Thread splitting priority: manual markers (<!-- thread -->) → paragraph boundaries → sentence boundaries. Supported platforms: bluesky, mastodon.

Pre-Publish Validation

# Check a single file
crier check article.md

# Check with platform context
crier check article.md --to bluesky --to devto

# Check all content
crier check --all

# Strict mode: warnings become errors
crier check article.md --strict

# Check external links (slow, opt-in)
crier check article.md --check-links

# JSON output
crier check article.md --json

Checks performed:

  • Front matter: missing-title (error), missing-date (warning), future-date (info), missing-tags (warning), empty-tags (warning), title-length (warning), missing-description (info)
  • Content: empty-body (error), short-body (warning), broken-relative-links (warning), image-alt-text (info)
  • Platform-specific: bluesky-length (warning), mastodon-length (warning), devto-canonical (info)
  • External: broken-external-link (warning, opt-in with --check-links)

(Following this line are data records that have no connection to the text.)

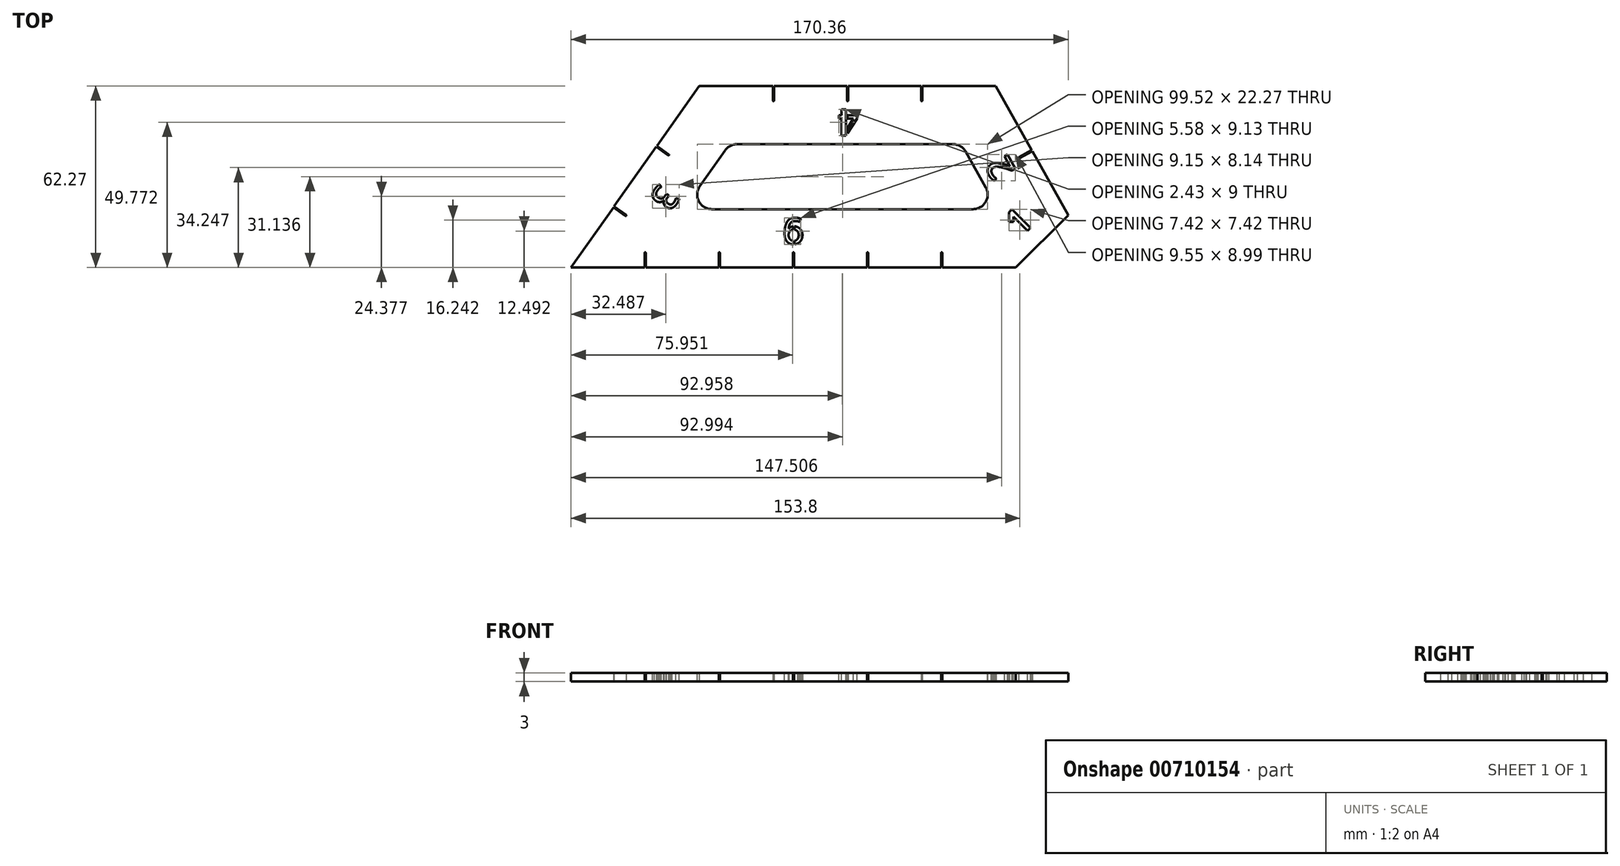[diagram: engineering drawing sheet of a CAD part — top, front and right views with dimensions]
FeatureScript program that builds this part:
annotation { "Feature Type Name" : "Feature", "Feature Type Description" : "" }
export const myFeature = defineFeature(function(context is Context, id is Id, definition is map)
    precondition{}
    {
        {
            var Q0;
            Q0=qCreatedBy(makeId("Top.planeOp"),FACE);
            var sketch = newSketch(context, id + "F0", { "sketchPlane" : qUnion([Q0])});
            skLineSegment(sketch, "E0.0.0", {"start": v(145.52, 62.27) * mm, "end": v(43.92, 62.27) * mm});
            skLineSegment(sketch, "E0.0.1", {"start": v(43.92, 62.27) * mm, "end": v(0, 0) * mm});
            skLineSegment(sketch, "E0.0.2", {"start": v(0, 0) * mm, "end": v(152.4, 0) * mm});
            skLineSegment(sketch, "E0.0.3", {"start": v(152.4, 0) * mm, "end": v(170.36, 17.96) * mm});
            skLineSegment(sketch, "E0.0.4", {"start": v(170.36, 17.96) * mm, "end": v(145.52, 62.27) * mm});
            skLineSegment(sketch, "E1", {"start": v(25.4, 0) * mm, "end": v(25.4, 5) * mm, "construction": true});
            skLineSegment(sketch, "E2.1.0.0", {"start": v(50.8, 0) * mm, "end": v(50.8, 5) * mm, "construction": true});
            skLineSegment(sketch, "E2.2.0.0", {"start": v(76.2, 0) * mm, "end": v(76.2, 5) * mm, "construction": true});
            skLineSegment(sketch, "E2.3.0.0", {"start": v(101.6, 0) * mm, "end": v(101.6, 5) * mm, "construction": true});
            skLineSegment(sketch, "E2.4.0.0", {"start": v(127, 0) * mm, "end": v(127, 5) * mm, "construction": true});
            skLineSegment(sketch, "E2.direction1", {"start": v(25.4, 0) * mm, "end": v(50.8, 0) * mm, "construction": true});
            skArc(sketch, "E3.0.startCap", {"start": v(25.6, 0) * mm, "mid": v(25.4, -0.2) * mm, "end": v(25.2, 0) * mm});
            skArc(sketch, "E3.0.endCap", {"start": v(25.2, 5) * mm, "mid": v(25.4, 5.2) * mm, "end": v(25.6, 5) * mm});
            skLineSegment(sketch, "E3.0.left", {"start": v(25.2, 0) * mm, "end": v(25.2, 5) * mm});
            skLineSegment(sketch, "E3.0.right", {"start": v(25.6, 0) * mm, "end": v(25.6, 5) * mm});
            skArc(sketch, "E3.1.startCap", {"start": v(51, 0) * mm, "mid": v(50.8, -0.2) * mm, "end": v(50.6, 0) * mm});
            skArc(sketch, "E3.1.endCap", {"start": v(50.6, 5) * mm, "mid": v(50.8, 5.2) * mm, "end": v(51, 5) * mm});
            skLineSegment(sketch, "E3.1.left", {"start": v(50.6, 0) * mm, "end": v(50.6, 5) * mm});
            skLineSegment(sketch, "E3.1.right", {"start": v(51, 0) * mm, "end": v(51, 5) * mm});
            skArc(sketch, "E3.2.startCap", {"start": v(76.4, 0) * mm, "mid": v(76.2, -0.2) * mm, "end": v(76, 0) * mm});
            skArc(sketch, "E3.2.endCap", {"start": v(76, 5) * mm, "mid": v(76.2, 5.2) * mm, "end": v(76.4, 5) * mm});
            skLineSegment(sketch, "E3.2.left", {"start": v(76, 0) * mm, "end": v(76, 5) * mm});
            skLineSegment(sketch, "E3.2.right", {"start": v(76.4, 0) * mm, "end": v(76.4, 5) * mm});
            skArc(sketch, "E3.3.startCap", {"start": v(101.8, 0) * mm, "mid": v(101.6, -0.2) * mm, "end": v(101.4, 0) * mm});
            skArc(sketch, "E3.3.endCap", {"start": v(101.4, 5) * mm, "mid": v(101.6, 5.2) * mm, "end": v(101.8, 5) * mm});
            skLineSegment(sketch, "E3.3.left", {"start": v(101.4, 0) * mm, "end": v(101.4, 5) * mm});
            skLineSegment(sketch, "E3.3.right", {"start": v(101.8, 0) * mm, "end": v(101.8, 5) * mm});
            skArc(sketch, "E3.4.startCap", {"start": v(127.2, 0) * mm, "mid": v(127, -0.2) * mm, "end": v(126.8, 0) * mm});
            skArc(sketch, "E3.4.endCap", {"start": v(126.8, 5) * mm, "mid": v(127, 5.2) * mm, "end": v(127.2, 5) * mm});
            skLineSegment(sketch, "E3.4.left", {"start": v(126.8, 0) * mm, "end": v(126.8, 5) * mm});
            skLineSegment(sketch, "E3.4.right", {"start": v(127.2, 0) * mm, "end": v(127.2, 5) * mm});
            skLineSegment(sketch, "E4", {"start": v(157.94, 40.12) * mm, "end": v(153.58, 37.67) * mm, "construction": true});
            skLineSegment(sketch, "E5", {"start": v(69.32, 62.27) * mm, "end": v(69.32, 57.27) * mm, "construction": true});
            skLineSegment(sketch, "E6", {"start": v(14.64, 20.76) * mm, "end": v(18.73, 17.88) * mm, "construction": true});
            skArc(sketch, "E7.0.startCap", {"start": v(14.52, 20.6) * mm, "mid": v(14.48, 20.87) * mm, "end": v(14.75, 20.92) * mm});
            skArc(sketch, "E7.0.endCap", {"start": v(18.84, 18.04) * mm, "mid": v(18.89, 17.76) * mm, "end": v(18.6, 17.71) * mm});
            skLineSegment(sketch, "E7.0.left", {"start": v(14.75, 20.92) * mm, "end": v(18.84, 18.04) * mm});
            skLineSegment(sketch, "E7.0.right", {"start": v(14.52, 20.6) * mm, "end": v(18.6, 17.71) * mm});
            skArc(sketch, "E7.1.startCap", {"start": v(69.12, 62.27) * mm, "mid": v(69.32, 62.47) * mm, "end": v(69.52, 62.27) * mm});
            skArc(sketch, "E7.1.endCap", {"start": v(69.52, 57.27) * mm, "mid": v(69.32, 57.07) * mm, "end": v(69.12, 57.27) * mm});
            skLineSegment(sketch, "E7.1.left", {"start": v(69.52, 62.27) * mm, "end": v(69.52, 57.27) * mm});
            skLineSegment(sketch, "E7.1.right", {"start": v(69.12, 62.27) * mm, "end": v(69.12, 57.27) * mm});
            skArc(sketch, "E7.2.startCap", {"start": v(157.84, 40.3) * mm, "mid": v(158.11, 40.21) * mm, "end": v(158.04, 39.94) * mm});
            skArc(sketch, "E7.2.endCap", {"start": v(153.68, 37.5) * mm, "mid": v(153.4, 37.57) * mm, "end": v(153.48, 37.85) * mm});
            skLineSegment(sketch, "E7.2.left", {"start": v(158.04, 39.94) * mm, "end": v(153.68, 37.5) * mm});
            skLineSegment(sketch, "E7.2.right", {"start": v(157.84, 40.3) * mm, "end": v(153.48, 37.85) * mm});
            skLineSegment(sketch, "E8.1.0.0", {"start": v(29.4, 41.68) * mm, "end": v(33.48, 38.8) * mm});
            skLineSegment(sketch, "E8.1.0.1", {"start": v(29.16, 41.35) * mm, "end": v(33.25, 38.47) * mm});
            skLineSegment(sketch, "E8.1.0.2", {"start": v(29.28, 41.51) * mm, "end": v(33.36, 38.63) * mm, "construction": true});
            skArc(sketch, "E8.1.0.3", {"start": v(29.16, 41.35) * mm, "mid": v(29.11, 41.63) * mm, "end": v(29.4, 41.68) * mm});
            skArc(sketch, "E8.1.0.4", {"start": v(33.48, 38.8) * mm, "mid": v(33.53, 38.52) * mm, "end": v(33.25, 38.47) * mm});
            skLineSegment(sketch, "E8.direction1", {"start": v(14.52, 20.6) * mm, "end": v(29.16, 41.35) * mm, "construction": true});
            skLineSegment(sketch, "E9.1.0.0", {"start": v(94.52, 62.27) * mm, "end": v(94.52, 57.27) * mm});
            skLineSegment(sketch, "E9.1.0.1", {"start": v(94.92, 62.27) * mm, "end": v(94.92, 57.27) * mm});
            skLineSegment(sketch, "E9.1.0.2", {"start": v(94.72, 62.27) * mm, "end": v(94.72, 57.27) * mm, "construction": true});
            skArc(sketch, "E9.1.0.3", {"start": v(94.52, 62.27) * mm, "mid": v(94.72, 62.47) * mm, "end": v(94.92, 62.27) * mm});
            skArc(sketch, "E9.1.0.4", {"start": v(94.92, 57.27) * mm, "mid": v(94.72, 57.07) * mm, "end": v(94.52, 57.27) * mm});
            skLineSegment(sketch, "E9.2.0.0", {"start": v(119.92, 62.27) * mm, "end": v(119.92, 57.27) * mm});
            skLineSegment(sketch, "E9.2.0.1", {"start": v(120.32, 62.27) * mm, "end": v(120.32, 57.27) * mm});
            skLineSegment(sketch, "E9.2.0.2", {"start": v(120.12, 62.27) * mm, "end": v(120.12, 57.27) * mm, "construction": true});
            skArc(sketch, "E9.2.0.3", {"start": v(119.92, 62.27) * mm, "mid": v(120.12, 62.47) * mm, "end": v(120.32, 62.27) * mm});
            skArc(sketch, "E9.2.0.4", {"start": v(120.32, 57.27) * mm, "mid": v(120.12, 57.07) * mm, "end": v(119.92, 57.27) * mm});
            skLineSegment(sketch, "E9.direction1", {"start": v(69.12, 57.27) * mm, "end": v(94.52, 57.27) * mm, "construction": true});
            skLineSegment(sketch, "E10", {"start": v(38.58, 20) * mm, "end": v(54.29, 42.27) * mm});
            skLineSegment(sketch, "E11", {"start": v(54.29, 42.27) * mm, "end": v(133.8, 42.27) * mm});
            skLineSegment(sketch, "E12", {"start": v(133.8, 42.27) * mm, "end": v(146.29, 20) * mm});
            skLineSegment(sketch, "E13", {"start": v(146.29, 20) * mm, "end": v(38.58, 20) * mm});
            skSolve(sketch);
        }
        {
            var Q0;
            {var subQ33=sQuery(id+"F0.wireOp",EDGE,"E0.0.3");Q0=makeQuery(id+"F0.imprint","IMPRINT",FACE,{"disambiguationData":[TD([[makeQuery(id+"F0.imprint","IMPRINT",EDGE,{"derivedFrom":subQ33}),1.0]])]});}
            extrude(context, id + "F1", {"entities" : qUnion([Q0]), "depth" : 3 * mm, "offsetDistance" : 25 * mm});
        }
        {
            var Q0;
            Q0=makeQuery(id+"F1.opExtrude","SWEPT_EDGE",EDGE,{"disambiguationData":[OSD([sQuery(id+"F0.wireOp",EDGE,"E10"),sQuery(id+"F0.wireOp",EDGE,"E11")])]});
            var Q1;
            Q1=makeQuery(id+"F1.opExtrude","SWEPT_EDGE",EDGE,{"disambiguationData":[OSD([sQuery(id+"F0.wireOp",EDGE,"E10"),sQuery(id+"F0.wireOp",EDGE,"E13")])]});
            var Q2;
            Q2=makeQuery(id+"F1.opExtrude","SWEPT_EDGE",EDGE,{"disambiguationData":[OSD([sQuery(id+"F0.wireOp",EDGE,"E11"),sQuery(id+"F0.wireOp",EDGE,"E12")])]});
            var Q3;
            Q3=makeQuery(id+"F1.opExtrude","SWEPT_EDGE",EDGE,{"disambiguationData":[OSD([sQuery(id+"F0.wireOp",EDGE,"E12"),sQuery(id+"F0.wireOp",EDGE,"E13")])]});
            fillet(context, id + "F2", {"entities" : qUnion([Q0, Q1, Q2, Q3]), "radius" : 5 * mm, "tangentPropagation" : true, "allowEdgeOverflow" : false});
        }
        {
            var Q0;
            Q0=makeQuery(id+"F1.opExtrude","CAP_FACE",FACE,{"disambiguationData":[OSD([sQuery(id+"F0.wireOp",EDGE,"E0.0.0"),sQuery(id+"F0.wireOp",EDGE,"E0.0.1"),sQuery(id+"F0.wireOp",EDGE,"E0.0.2"),sQuery(id+"F0.wireOp",EDGE,"E0.0.3"),sQuery(id+"F0.wireOp",EDGE,"E0.0.4"),sQuery(id+"F0.wireOp",EDGE,"E3.0.endCap"),sQuery(id+"F0.wireOp",EDGE,"E3.0.left"),sQuery(id+"F0.wireOp",EDGE,"E3.0.right"),sQuery(id+"F0.wireOp",EDGE,"E3.1.endCap"),sQuery(id+"F0.wireOp",EDGE,"E3.1.left"),sQuery(id+"F0.wireOp",EDGE,"E3.1.right"),sQuery(id+"F0.wireOp",EDGE,"E3.2.endCap"),sQuery(id+"F0.wireOp",EDGE,"E3.2.left"),sQuery(id+"F0.wireOp",EDGE,"E3.2.right"),sQuery(id+"F0.wireOp",EDGE,"E3.3.endCap"),sQuery(id+"F0.wireOp",EDGE,"E3.3.left"),sQuery(id+"F0.wireOp",EDGE,"E3.3.right"),sQuery(id+"F0.wireOp",EDGE,"E3.4.endCap"),sQuery(id+"F0.wireOp",EDGE,"E3.4.left"),sQuery(id+"F0.wireOp",EDGE,"E3.4.right"),sQuery(id+"F0.wireOp",EDGE,"E7.0.endCap"),sQuery(id+"F0.wireOp",EDGE,"E7.0.left"),sQuery(id+"F0.wireOp",EDGE,"E7.0.right"),sQuery(id+"F0.wireOp",EDGE,"E7.1.endCap"),sQuery(id+"F0.wireOp",EDGE,"E7.1.left"),sQuery(id+"F0.wireOp",EDGE,"E7.1.right"),sQuery(id+"F0.wireOp",EDGE,"E7.2.endCap"),sQuery(id+"F0.wireOp",EDGE,"E7.2.left"),sQuery(id+"F0.wireOp",EDGE,"E7.2.right"),sQuery(id+"F0.wireOp",EDGE,"E8.1.0.0"),sQuery(id+"F0.wireOp",EDGE,"E8.1.0.1"),sQuery(id+"F0.wireOp",EDGE,"E8.1.0.4"),sQuery(id+"F0.wireOp",EDGE,"E9.1.0.0"),sQuery(id+"F0.wireOp",EDGE,"E9.1.0.1"),sQuery(id+"F0.wireOp",EDGE,"E9.1.0.4"),sQuery(id+"F0.wireOp",EDGE,"E9.2.0.0"),sQuery(id+"F0.wireOp",EDGE,"E9.2.0.1"),sQuery(id+"F0.wireOp",EDGE,"E9.2.0.4"),sQuery(id+"F0.wireOp",EDGE,"E10"),sQuery(id+"F0.wireOp",EDGE,"E11"),sQuery(id+"F0.wireOp",EDGE,"E12"),sQuery(id+"F0.wireOp",EDGE,"E13")])],"isStart":false});
            var sketch = newSketch(context, id + "F3", { "sketchPlane" : qUnion([Q0])});
            skText(sketch, "E14", { "text": "6", "fontName": "AllertaStencil-Regular.ttf"});
            skText(sketch, "E15", { "text": "3", "fontName": "AllertaStencil-Regular.ttf"});
            skText(sketch, "E16", { "text": "4", "fontName": "AllertaStencil-Regular.ttf"});
            skText(sketch, "E17", { "text": "1", "fontName": "AllertaStencil-Regular.ttf"});
            skText(sketch, "E18", { "text": "2", "fontName": "AllertaStencil-Regular.ttf"});
            skPoint(sketch, "E19", {"position": v(160.58, 8.18) * mm});
            skLineSegment(sketch, "E20", {"start": v(160.58, 8.18) * mm, "end": v(156.34, 12.43) * mm, "construction": true});
            skLineSegment(sketch, "E21", {"start": v(150.96, 36.2) * mm, "end": v(153.4, 37.57) * mm, "construction": true});
            skLineSegment(sketch, "E22", {"start": v(28.5, 26.52) * mm, "end": v(21.96, 31.14) * mm, "construction": true});
            skLineSegment(sketch, "E23", {"start": v(94.72, 54.27) * mm, "end": v(94.72, 57.47) * mm, "construction": true});
            skPoint(sketch, "E24", {"position": v(76.2, 5.2) * mm});
            const initialGuessF3  = {"E14": [0.07227, 0.008, 1, 0, 0.009], "E15": [0.03053, 0.0294, -0.57634, -0.8172, 0.009], "E16": [0.09853, 0.05427, -1, 0, 0.009], "E17": [0.15459, 0.01067, 0.7071, 0.7071, 0.009], "E18": [0.1528, 0.03294, -0.48904, 0.87226, 0.009]};
            skSetInitialGuess(sketch, initialGuessF3);
            skSolve(sketch);
        }
        {
            var Q0;
            Q0 = qSketchRegion(id + "F3", true);
            extrude(context, id + "F4", {"entities" : qUnion([Q0]), "operationType" : NewBodyOperationType.REMOVE, "endBound" : BoundingType.UP_TO_NEXT, "oppositeDirection" : true, "depth" : .9 * mm, "offsetDistance" : 25 * mm});
        }
    });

Publish integration: Pre-publish checks run automatically. Use --no-check to skip, --strict to block on warnings.

Audit integration: Use --check with --publish to skip files that fail validation.

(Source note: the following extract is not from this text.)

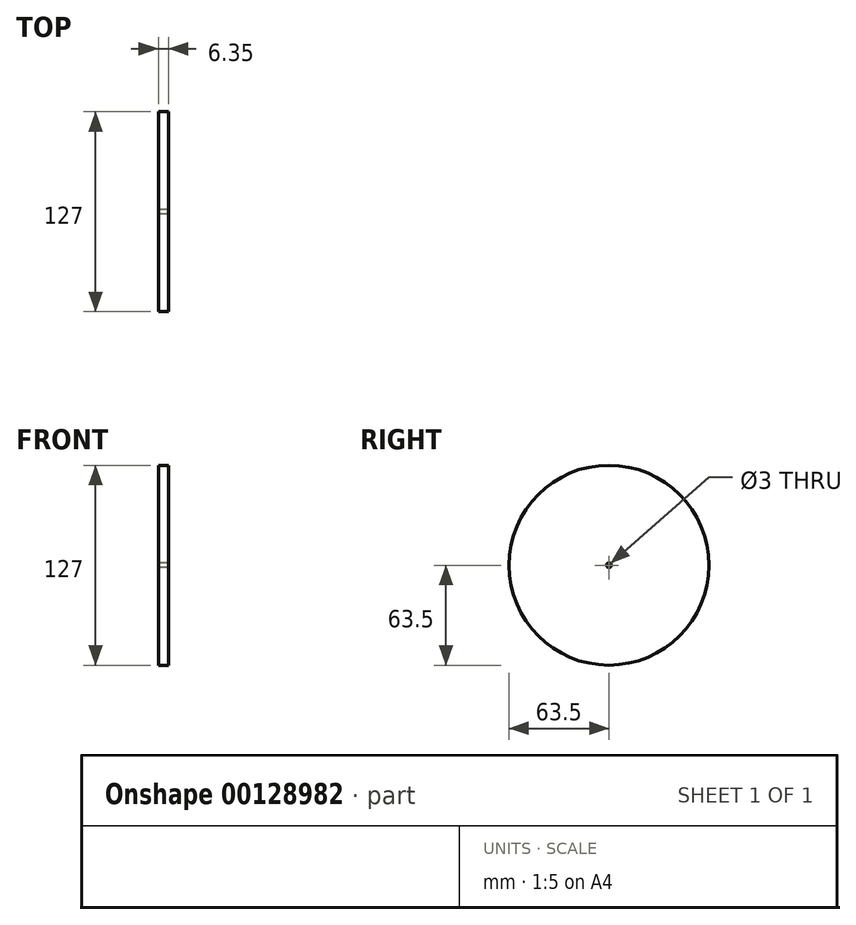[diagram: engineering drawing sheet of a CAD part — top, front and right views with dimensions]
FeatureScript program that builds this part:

Configure severity overrides in ~/.config/crier/config.yaml:

checks:
  missing-tags: disabled    # Don't care about tags
  missing-date: error       # Promote to error
  short-body: disabled      # Allow short posts

Adding a New Platform

  1. Create platforms/newplatform.py implementing the Platform abstract class
  2. Set class attributes: name, description, max_content_length, supports_delete, supports_stats, supports_threads
  3. Implement required methods: publish, update, list_articles, get_article
  4. Use self.retry_request(method, url, **kwargs) instead of direct requests.*() calls
  5. Optionally implement: deleteDeleteResult, get_statsArticleStats, publish_threadThreadPublishResult
  6. Register in platforms/__init__.py by adding to PLATFORMS dict
  7. Update README.md with API key format

User Plugins

Users can add custom platforms without modifying the crier source:

  1. Create ~/.config/crier/platforms/ directory
  2. Drop a .py file implementing Platform from crier.platforms.base
  3. Set name class attribute (used as platform identifier)
  4. Implement required methods: publish, update, list_articles, get_article
  5. Configure API key: crier config set platforms.<name>.api_key <key>

User plugins are auto-discovered at import time. If a user plugin has the same name as a built-in, the user plugin wins. Files starting with _ are skipped. Broken plugins warn but don't crash.

Discovery is handled by _discover_user_platforms() in platforms/__init__.py, which scans USER_PLATFORMS_DIR = Path.home() / ".config" / "crier" / "platforms". Multiple Platform subclasses per file are supported. If the name attribute is not overridden (still "base"), the lowercase class name is used instead.

Testing

Tests are in tests/ with 1163 tests covering config, registry, converters, CLI, platforms, scheduler, stats, threading, checker, utils, rewrite, feed, skill, MCP, and plugin discovery.

Running tests:

pytest                          # All tests
pytest tests/test_cli.py -v     # Single file
pytest -k "test_publish" -v     # By name pattern
pytest --cov=crier              # With coverage

Key fixtures (in conftest.py):

  • sample_article — Pre-built Article object
  • sample_markdown_file — Temp markdown file with front matter
  • tmp_config — Isolated config environment (patches DEFAULT_CONFIG_FILE)
  • tmp_registry — Isolated SQLite registry (CRIER_DB env var + reset_connection() + init_db())
  • mock_env_api_key — Factory to set CRIER_{PLATFORM}_API_KEY env vars
  • configured_platforms — Config with devto, bluesky, twitter (manual), profiles

Test isolation for registry: Every test that touches the registry MUST set CRIER_DB to a temp path, call reset_connection(), and init_db(). The tmp_registry fixture handles this. Local overrides exist in test_stats.py and test_threading.py.

Platform tests mock requests calls rather than hitting real APIs.